> _Extrait du texte_:
Nous fîmes encore deux lieues dans l'eau et les rochers, pour explorer le cours du torrent qui descend au bas du village et qui lui donne son nom.

C'est une toute petite gorge couverte de bois charmants et toute hérissée de rochers superbes. La marche est dure dans cette déchirure tourmentée en zigzags; mais, à chaque pas, il y a un tableau délicieux de fraîcheur et de sauvagerie.

Nous fîmes halte dans un joli moulin, où la meunière, aimable et avenante, avec un air de candeur qui ne gâtait rien, nous servit du lait et du beurre exquis, pendant que nous bercions son nouveau-né dans le plus joli berceau rustique qui se puisse imaginer, une vraie petite crèche en bois, suspendue par deux anneaux à un double pied. Le marmot est au ras de sa couche, mais protégé par des lanières de laine bleue artistement agencées pour le retenir sans le gêner pendant qu'on le balance à grande volée. Les berceaux, les armoires et les crédences sont encore, dans la demeure de beaucoup de ces paysans, des meubles très-anciens et très-remarquables.

Avant de quitter l'oasis que notre éminent historien M. Raynal appelle avec raison le Highland du Berry, nous donnâmes grande attention aux figures, soit dans le village, soit sur les chemins et dans les hameaux environnants.

La physionomie humaine est là aussi explicite que le climat et la végétation; elle respire une aménité particulière, avec une dignité tranquille. Le paysan n'a pas le salut banal de certaines autres localités du Berry. Mais, dès qu'il est prévenu, il répond avec une dignité douce. Il doit être fin, puisqu'il est paysan, mais il n'est pas sournois. Son tempérament est sec et sain, sa démarche plus d'aplomb et moins lourde que celle des gens de nos plaines.

Les enfants sont admirables, et presque toutes les jeunes filles jolies ou gracieuses. Parmi ces dernières, deux types très-distincts nous frappèrent: la blonde, fine, svelte, avec des yeux bleus d'une limpidité et d'une mélancolie particulières; la brune, plus forte, très-accentuée, d'un ton pâle et uni vraiment magnifique, avec des yeux espagnols bistrés en dessous et ombragés de longs cils, l'air sérieux, même en riant. Toutes, quand elles rient, brunes et blondes, montrent des dents extraordinairement jolies et finement plantées dans des gencives roses. Les laides ont encore la bouche belle et l'oeil pur, et ceci est propre aux deux sexes, bien que, comme dans d'autres portions du Berry, le masculin nous ait paru le moins bien partagé.

Du reste, là comme ailleurs, la beauté des paysannes passe vite dans les fatigues de la maternité jointes à celles du ménage. Dans nos plaines, elles devraient se conserver mieux, car elles n'ont pas de travail en dehors de la maison, si ce n'est de garder au soleil quelques chèvres et moutons en pays plat. Celles du haut pays de bas Berry nous ont paru beaucoup plus actives et plus fortes, portant de lourds fardeaux dans les rudes montées, ramenant hardiment leurs troupeaux à cheval dans les sentiers des plateaux, ou gravissant, à pied, comme des chèvres, les talus escarpés de la Creuse.

> _Données_:

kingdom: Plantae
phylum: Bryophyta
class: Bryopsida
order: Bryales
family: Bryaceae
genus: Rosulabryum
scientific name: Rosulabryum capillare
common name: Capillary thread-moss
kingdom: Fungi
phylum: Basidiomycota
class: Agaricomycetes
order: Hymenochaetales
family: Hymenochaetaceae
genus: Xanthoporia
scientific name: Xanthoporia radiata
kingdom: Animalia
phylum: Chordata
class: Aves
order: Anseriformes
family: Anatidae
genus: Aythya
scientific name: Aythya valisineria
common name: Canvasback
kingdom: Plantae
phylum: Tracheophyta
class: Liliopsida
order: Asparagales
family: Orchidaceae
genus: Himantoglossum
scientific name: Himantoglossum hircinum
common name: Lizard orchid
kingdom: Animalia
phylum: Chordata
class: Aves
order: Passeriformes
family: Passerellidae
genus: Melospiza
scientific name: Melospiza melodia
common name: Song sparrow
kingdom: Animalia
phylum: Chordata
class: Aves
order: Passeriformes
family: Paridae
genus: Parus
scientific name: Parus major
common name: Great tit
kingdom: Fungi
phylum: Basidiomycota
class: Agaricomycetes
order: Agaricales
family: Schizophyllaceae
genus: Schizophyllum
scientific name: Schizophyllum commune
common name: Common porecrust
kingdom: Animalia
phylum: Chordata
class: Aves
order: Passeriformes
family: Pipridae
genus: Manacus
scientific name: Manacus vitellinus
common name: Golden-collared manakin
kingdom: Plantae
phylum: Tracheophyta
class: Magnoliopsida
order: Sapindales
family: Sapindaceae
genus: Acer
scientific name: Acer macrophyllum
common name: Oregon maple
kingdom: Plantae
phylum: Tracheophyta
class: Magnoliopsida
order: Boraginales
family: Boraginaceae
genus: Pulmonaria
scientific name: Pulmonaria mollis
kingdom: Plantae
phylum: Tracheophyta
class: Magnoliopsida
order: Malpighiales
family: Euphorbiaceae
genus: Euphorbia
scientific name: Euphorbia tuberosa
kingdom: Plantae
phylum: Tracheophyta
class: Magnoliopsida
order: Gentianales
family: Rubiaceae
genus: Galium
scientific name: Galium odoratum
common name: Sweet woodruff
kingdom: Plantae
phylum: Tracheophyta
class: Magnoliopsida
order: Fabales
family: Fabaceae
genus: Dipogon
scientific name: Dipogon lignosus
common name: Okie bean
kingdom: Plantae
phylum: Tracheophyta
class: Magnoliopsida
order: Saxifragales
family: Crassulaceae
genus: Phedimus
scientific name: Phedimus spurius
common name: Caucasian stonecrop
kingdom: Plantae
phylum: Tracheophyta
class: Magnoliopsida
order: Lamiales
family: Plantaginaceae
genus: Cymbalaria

> _Consigne 1_:
Répondez à ces questions sur l'extrait :
(a) Qui servit du lait et du beurre aux voyageurs pendant leur halte au moulin ?
(b) Comment M. Raynal appelle-t-il l'oasis, selon l'extrait ?
(c) De quelle couleur sont les yeux de la jeune fille blonde décrite ?
> _Consigne 2_: Recopiez à l'identique, dans les entrées, la partie qui commence à la ligne contenant « family: Sapindaceae » et va jusqu'à la fin des entrées, ces deux bornes comprises.
L'extrait et les entrées sont deux documents distincts.

> _Réponse attendue 1_:
(a) La meunière.
(b) Le Highland du Berry.
(c) Bleus.

> _Réponse attendue 2_:
family: Sapindaceae
genus: Acer
scientific name: Acer macrophyllum
common name: Oregon maple
kingdom: Plantae
phylum: Tracheophyta
class: Magnoliopsida
order: Boraginales
family: Boraginaceae
genus: Pulmonaria
scientific name: Pulmonaria mollis
kingdom: Plantae
phylum: Tracheophyta
class: Magnoliopsida
order: Malpighiales
family: Euphorbiaceae
genus: Euphorbia
scientific name: Euphorbia tuberosa
kingdom: Plantae
phylum: Tracheophyta
class: Magnoliopsida
order: Gentianales
family: Rubiaceae
genus: Galium
scientific name: Galium odoratum
common name: Sweet woodruff
kingdom: Plantae
phylum: Tracheophyta
class: Magnoliopsida
order: Fabales
family: Fabaceae
genus: Dipogon
scientific name: Dipogon lignosus
common name: Okie bean
kingdom: Plantae
phylum: Tracheophyta
class: Magnoliopsida
order: Saxifragales
family: Crassulaceae
genus: Phedimus
scientific name: Phedimus spurius
common name: Caucasian stonecrop
kingdom: Plantae
phylum: Tracheophyta
class: Magnoliopsida
order: Lamiales
family: Plantaginaceae
genus: Cymbalaria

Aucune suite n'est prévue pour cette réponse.